• Task description
Copy out the following material word for word, leaving every line unchanged.

[Entries from a data source]
━━━━━━━━━━━━━━━━━━━━━━━━━━━━━━

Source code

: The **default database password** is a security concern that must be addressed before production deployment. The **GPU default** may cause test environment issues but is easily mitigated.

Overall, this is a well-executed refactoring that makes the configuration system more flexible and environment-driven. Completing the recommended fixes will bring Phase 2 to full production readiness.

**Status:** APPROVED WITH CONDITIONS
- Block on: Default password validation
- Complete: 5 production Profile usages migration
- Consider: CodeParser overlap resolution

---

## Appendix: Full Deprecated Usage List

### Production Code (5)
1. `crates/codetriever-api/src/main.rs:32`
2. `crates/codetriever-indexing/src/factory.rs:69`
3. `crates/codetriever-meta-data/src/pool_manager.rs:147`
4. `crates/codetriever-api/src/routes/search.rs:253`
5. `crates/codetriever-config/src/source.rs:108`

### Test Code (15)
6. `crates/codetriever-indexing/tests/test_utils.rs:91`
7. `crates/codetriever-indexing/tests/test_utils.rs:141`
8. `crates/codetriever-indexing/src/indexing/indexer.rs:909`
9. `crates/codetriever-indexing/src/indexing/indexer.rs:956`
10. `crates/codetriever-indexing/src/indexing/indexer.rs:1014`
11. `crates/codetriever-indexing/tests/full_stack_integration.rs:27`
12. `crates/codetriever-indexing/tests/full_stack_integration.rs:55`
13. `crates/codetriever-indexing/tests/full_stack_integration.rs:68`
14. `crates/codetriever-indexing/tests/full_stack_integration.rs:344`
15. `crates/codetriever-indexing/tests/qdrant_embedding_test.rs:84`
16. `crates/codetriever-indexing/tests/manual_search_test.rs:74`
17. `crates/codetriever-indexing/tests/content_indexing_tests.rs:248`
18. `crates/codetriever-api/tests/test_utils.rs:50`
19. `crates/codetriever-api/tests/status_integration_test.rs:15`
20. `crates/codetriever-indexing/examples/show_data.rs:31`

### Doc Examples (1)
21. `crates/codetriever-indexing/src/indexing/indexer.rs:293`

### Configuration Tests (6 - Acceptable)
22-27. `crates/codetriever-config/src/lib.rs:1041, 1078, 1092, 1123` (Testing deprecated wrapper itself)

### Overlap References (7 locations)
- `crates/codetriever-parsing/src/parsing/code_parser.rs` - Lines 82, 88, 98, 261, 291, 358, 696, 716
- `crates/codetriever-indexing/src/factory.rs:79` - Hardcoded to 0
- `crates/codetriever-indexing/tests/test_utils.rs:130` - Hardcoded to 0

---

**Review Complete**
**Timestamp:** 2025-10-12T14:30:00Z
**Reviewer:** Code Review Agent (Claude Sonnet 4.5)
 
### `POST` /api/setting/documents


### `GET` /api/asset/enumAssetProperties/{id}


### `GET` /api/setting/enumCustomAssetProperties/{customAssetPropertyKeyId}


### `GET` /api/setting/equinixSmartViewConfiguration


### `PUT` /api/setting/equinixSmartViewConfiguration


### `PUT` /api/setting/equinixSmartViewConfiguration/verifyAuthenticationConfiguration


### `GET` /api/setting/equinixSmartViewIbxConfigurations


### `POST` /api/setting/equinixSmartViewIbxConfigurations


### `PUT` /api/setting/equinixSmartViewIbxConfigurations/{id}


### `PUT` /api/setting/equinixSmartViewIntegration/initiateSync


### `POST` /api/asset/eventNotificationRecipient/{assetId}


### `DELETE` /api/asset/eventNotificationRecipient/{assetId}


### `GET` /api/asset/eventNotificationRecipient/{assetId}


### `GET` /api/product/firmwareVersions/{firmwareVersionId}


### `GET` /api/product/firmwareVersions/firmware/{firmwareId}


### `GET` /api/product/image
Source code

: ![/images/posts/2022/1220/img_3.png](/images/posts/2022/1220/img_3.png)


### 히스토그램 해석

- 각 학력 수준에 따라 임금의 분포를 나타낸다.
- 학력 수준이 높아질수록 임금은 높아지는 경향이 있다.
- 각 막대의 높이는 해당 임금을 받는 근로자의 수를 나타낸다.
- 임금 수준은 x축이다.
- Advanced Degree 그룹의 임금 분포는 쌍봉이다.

━━━━━━━━━━━━━━━━━━━━━━━━━━━━━━

• Solved problem
Source code

: The **default database password** is a security concern that must be addressed before production deployment. The **GPU default** may cause test environment issues but is easily mitigated.

Overall, this is a well-executed refactoring that makes the configuration system more flexible and environment-driven. Completing the recommended fixes will bring Phase 2 to full production readiness.

**Status:** APPROVED WITH CONDITIONS
- Block on: Default password validation
- Complete: 5 production Profile usages migration
- Consider: CodeParser overlap resolution

---

## Appendix: Full Deprecated Usage List

### Production Code (5)
1. `crates/codetriever-api/src/main.rs:32`
2. `crates/codetriever-indexing/src/factory.rs:69`
3. `crates/codetriever-meta-data/src/pool_manager.rs:147`
4. `crates/codetriever-api/src/routes/search.rs:253`
5. `crates/codetriever-config/src/source.rs:108`

### Test Code (15)
6. `crates/codetriever-indexing/tests/test_utils.rs:91`
7. `crates/codetriever-indexing/tests/test_utils.rs:141`
8. `crates/codetriever-indexing/src/indexing/indexer.rs:909`
9. `crates/codetriever-indexing/src/indexing/indexer.rs:956`
10. `crates/codetriever-indexing/src/indexing/indexer.rs:1014`
11. `crates/codetriever-indexing/tests/full_stack_integration.rs:27`
12. `crates/codetriever-indexing/tests/full_stack_integration.rs:55`
13. `crates/codetriever-indexing/tests/full_stack_integration.rs:68`
14. `crates/codetriever-indexing/tests/full_stack_integration.rs:344`
15. `crates/codetriever-indexing/tests/qdrant_embedding_test.rs:84`
16. `crates/codetriever-indexing/tests/manual_search_test.rs:74`
17. `crates/codetriever-indexing/tests/content_indexing_tests.rs:248`
18. `crates/codetriever-api/tests/test_utils.rs:50`
19. `crates/codetriever-api/tests/status_integration_test.rs:15`
20. `crates/codetriever-indexing/examples/show_data.rs:31`

### Doc Examples (1)
21. `crates/codetriever-indexing/src/indexing/indexer.rs:293`

### Configuration Tests (6 - Acceptable)
22-27. `crates/codetriever-config/src/lib.rs:1041, 1078, 1092, 1123` (Testing deprecated wrapper itself)

### Overlap References (7 locations)
- `crates/codetriever-parsing/src/parsing/code_parser.rs` - Lines 82, 88, 98, 261, 291, 358, 696, 716
- `crates/codetriever-indexing/src/factory.rs:79` - Hardcoded to 0
- `crates/codetriever-indexing/tests/test_utils.rs:130` - Hardcoded to 0

---

**Review Complete**
**Timestamp:** 2025-10-12T14:30:00Z
**Reviewer:** Code Review Agent (Claude Sonnet 4.5)
 
### `POST` /api/setting/documents


### `GET` /api/asset/enumAssetProperties/{id}


### `GET` /api/setting/enumCustomAssetProperties/{customAssetPropertyKeyId}


### `GET` /api/setting/equinixSmartViewConfiguration


### `PUT` /api/setting/equinixSmartViewConfiguration


### `PUT` /api/setting/equinixSmartViewConfiguration/verifyAuthenticationConfiguration


### `GET` /api/setting/equinixSmartViewIbxConfigurations


### `POST` /api/setting/equinixSmartViewIbxConfigurations


### `PUT` /api/setting/equinixSmartViewIbxConfigurations/{id}


### `PUT` /api/setting/equinixSmartViewIntegration/initiateSync


### `POST` /api/asset/eventNotificationRecipient/{assetId}


### `DELETE` /api/asset/eventNotificationRecipient/{assetId}


### `GET` /api/asset/eventNotificationRecipient/{assetId}


### `GET` /api/product/firmwareVersions/{firmwareVersionId}


### `GET` /api/product/firmwareVersions/firmware/{firmwareId}


### `GET` /api/product/image
Source code

: ![/images/posts/2022/1220/img_3.png](/images/posts/2022/1220/img_3.png)


### 히스토그램 해석

- 각 학력 수준에 따라 임금의 분포를 나타낸다.
- 학력 수준이 높아질수록 임금은 높아지는 경향이 있다.
- 각 막대의 높이는 해당 임금을 받는 근로자의 수를 나타낸다.
- 임금 수준은 x축이다.
- Advanced Degree 그룹의 임금 분포는 쌍봉이다.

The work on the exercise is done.